• _Saved data entries_:
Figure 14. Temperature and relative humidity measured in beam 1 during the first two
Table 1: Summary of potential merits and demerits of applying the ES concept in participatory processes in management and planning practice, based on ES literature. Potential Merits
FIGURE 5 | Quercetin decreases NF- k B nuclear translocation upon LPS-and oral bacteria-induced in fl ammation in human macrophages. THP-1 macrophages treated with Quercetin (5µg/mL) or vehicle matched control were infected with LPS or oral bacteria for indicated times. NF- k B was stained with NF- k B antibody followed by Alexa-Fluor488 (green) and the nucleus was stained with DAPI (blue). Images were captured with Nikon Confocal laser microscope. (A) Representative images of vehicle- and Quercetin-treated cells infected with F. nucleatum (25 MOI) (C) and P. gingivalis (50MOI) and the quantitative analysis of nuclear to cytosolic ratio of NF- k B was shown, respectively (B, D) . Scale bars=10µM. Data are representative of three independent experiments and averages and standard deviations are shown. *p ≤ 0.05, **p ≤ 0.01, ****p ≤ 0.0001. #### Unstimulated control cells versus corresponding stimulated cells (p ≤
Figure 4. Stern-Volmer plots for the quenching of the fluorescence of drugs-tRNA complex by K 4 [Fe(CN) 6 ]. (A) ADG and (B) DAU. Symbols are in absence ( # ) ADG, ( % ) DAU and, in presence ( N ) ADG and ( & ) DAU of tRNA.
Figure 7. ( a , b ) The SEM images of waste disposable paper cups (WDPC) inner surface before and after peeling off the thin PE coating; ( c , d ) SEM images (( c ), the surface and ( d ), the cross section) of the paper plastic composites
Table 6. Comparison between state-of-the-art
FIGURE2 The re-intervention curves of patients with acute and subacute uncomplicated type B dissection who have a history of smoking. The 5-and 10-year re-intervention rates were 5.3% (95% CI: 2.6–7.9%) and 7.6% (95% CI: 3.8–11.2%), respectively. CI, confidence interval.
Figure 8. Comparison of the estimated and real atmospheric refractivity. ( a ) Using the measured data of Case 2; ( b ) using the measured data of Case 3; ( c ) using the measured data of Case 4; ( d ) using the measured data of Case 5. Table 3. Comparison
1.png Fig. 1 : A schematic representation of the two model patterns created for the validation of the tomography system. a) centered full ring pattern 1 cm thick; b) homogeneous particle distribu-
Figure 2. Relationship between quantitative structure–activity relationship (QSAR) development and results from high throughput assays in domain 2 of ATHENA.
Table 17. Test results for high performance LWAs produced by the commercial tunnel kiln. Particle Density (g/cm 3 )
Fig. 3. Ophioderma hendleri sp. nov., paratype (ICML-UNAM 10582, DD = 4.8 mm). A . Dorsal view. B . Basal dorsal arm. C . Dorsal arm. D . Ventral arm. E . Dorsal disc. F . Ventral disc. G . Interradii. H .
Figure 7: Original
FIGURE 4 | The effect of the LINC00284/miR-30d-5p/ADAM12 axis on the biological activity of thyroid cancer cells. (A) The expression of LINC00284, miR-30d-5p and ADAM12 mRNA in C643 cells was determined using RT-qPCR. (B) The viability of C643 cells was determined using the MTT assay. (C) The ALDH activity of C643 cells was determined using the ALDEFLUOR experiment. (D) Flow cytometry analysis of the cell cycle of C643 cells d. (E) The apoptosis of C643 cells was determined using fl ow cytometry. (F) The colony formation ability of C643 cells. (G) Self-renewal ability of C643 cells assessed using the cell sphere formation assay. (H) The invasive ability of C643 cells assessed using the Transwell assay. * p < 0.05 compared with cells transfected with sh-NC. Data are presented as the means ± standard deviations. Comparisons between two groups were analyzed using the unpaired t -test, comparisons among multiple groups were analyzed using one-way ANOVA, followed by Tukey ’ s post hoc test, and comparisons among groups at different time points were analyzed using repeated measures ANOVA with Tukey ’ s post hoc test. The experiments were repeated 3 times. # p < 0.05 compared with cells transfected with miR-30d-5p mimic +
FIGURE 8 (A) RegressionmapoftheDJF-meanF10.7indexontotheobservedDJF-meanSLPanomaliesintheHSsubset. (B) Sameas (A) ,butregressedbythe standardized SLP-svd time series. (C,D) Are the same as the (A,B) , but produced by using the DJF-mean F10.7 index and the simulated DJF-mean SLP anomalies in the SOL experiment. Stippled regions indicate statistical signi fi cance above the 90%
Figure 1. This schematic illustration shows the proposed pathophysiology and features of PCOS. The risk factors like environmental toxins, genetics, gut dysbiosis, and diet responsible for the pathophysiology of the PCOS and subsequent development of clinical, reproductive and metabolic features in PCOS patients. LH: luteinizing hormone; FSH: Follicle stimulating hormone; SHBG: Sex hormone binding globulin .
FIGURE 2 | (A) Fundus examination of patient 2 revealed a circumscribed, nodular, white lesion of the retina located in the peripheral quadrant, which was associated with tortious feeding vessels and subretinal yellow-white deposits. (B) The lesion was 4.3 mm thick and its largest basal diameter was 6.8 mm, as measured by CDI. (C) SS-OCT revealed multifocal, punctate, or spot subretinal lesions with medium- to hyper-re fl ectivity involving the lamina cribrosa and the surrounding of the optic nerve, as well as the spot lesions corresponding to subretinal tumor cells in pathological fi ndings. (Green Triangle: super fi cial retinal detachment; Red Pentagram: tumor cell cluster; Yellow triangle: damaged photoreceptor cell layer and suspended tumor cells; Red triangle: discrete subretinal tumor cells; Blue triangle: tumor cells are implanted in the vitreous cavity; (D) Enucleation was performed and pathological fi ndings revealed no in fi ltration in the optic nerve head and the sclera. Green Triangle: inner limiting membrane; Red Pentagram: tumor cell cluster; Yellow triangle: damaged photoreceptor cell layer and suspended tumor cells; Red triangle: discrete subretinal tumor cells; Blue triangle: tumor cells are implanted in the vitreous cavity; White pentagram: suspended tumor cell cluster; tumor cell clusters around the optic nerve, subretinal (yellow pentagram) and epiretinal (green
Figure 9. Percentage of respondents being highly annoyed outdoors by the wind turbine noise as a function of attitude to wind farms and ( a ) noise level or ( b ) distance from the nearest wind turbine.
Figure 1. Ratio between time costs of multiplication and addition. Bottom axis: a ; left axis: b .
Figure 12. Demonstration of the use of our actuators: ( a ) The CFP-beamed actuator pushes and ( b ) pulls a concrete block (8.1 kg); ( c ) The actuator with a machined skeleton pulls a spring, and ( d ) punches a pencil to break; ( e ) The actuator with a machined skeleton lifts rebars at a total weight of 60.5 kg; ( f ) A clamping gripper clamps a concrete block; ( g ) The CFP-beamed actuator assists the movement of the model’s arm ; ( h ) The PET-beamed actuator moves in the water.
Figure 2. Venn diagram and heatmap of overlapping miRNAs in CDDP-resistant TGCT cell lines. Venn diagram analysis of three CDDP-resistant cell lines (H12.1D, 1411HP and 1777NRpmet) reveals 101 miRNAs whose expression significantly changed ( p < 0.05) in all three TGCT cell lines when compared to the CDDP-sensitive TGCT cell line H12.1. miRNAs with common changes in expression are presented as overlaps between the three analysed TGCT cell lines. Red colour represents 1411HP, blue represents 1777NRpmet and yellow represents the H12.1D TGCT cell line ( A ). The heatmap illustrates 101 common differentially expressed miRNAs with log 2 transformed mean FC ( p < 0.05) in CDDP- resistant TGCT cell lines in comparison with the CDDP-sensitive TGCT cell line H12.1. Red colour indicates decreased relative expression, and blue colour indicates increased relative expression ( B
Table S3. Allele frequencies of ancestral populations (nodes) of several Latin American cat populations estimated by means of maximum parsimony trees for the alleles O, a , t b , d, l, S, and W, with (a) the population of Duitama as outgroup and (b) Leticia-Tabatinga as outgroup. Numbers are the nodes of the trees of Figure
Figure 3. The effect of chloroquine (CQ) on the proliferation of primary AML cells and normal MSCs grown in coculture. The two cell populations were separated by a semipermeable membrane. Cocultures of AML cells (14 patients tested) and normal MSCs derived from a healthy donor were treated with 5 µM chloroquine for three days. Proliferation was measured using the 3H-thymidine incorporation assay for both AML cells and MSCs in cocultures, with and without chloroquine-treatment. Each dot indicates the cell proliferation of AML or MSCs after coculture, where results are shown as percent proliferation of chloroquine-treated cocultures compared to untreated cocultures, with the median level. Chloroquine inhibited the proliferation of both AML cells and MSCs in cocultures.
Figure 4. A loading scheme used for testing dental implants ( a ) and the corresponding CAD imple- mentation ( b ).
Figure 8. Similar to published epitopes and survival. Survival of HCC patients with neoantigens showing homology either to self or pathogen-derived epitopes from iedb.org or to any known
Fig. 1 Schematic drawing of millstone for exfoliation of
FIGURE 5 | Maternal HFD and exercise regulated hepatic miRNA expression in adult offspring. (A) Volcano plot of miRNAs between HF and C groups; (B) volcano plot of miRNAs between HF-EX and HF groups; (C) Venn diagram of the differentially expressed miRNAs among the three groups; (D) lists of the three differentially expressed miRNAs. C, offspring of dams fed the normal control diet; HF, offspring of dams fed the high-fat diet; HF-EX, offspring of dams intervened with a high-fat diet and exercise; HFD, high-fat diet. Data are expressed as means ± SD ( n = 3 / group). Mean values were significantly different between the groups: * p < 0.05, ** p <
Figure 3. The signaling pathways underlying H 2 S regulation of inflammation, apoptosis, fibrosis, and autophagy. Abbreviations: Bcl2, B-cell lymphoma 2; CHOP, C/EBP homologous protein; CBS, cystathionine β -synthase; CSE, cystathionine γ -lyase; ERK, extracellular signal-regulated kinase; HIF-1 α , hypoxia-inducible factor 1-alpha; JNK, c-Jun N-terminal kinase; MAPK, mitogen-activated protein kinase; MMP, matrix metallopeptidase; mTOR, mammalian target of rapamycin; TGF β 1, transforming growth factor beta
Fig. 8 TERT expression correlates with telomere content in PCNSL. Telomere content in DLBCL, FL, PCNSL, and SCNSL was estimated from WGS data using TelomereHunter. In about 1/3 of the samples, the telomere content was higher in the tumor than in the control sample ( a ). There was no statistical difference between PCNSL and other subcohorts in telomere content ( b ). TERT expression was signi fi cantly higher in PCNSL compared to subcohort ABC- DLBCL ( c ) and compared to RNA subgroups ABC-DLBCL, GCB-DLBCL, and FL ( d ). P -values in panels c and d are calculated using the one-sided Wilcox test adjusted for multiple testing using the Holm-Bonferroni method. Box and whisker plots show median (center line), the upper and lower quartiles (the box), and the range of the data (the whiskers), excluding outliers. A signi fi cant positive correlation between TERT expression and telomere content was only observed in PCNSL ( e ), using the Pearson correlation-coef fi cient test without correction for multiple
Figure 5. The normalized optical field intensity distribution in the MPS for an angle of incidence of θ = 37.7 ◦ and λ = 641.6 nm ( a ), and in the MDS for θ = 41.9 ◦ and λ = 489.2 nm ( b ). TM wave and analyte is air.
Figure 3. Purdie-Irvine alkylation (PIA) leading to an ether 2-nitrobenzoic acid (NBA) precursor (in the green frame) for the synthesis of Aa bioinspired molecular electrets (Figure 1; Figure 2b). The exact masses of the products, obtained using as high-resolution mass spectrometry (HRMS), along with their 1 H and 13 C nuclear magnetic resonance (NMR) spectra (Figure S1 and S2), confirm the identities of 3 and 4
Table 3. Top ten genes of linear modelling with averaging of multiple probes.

• _What you need to do_:
Find the number of lines in the records that include the word "testing". Write only that number.

• _Answer box_:
2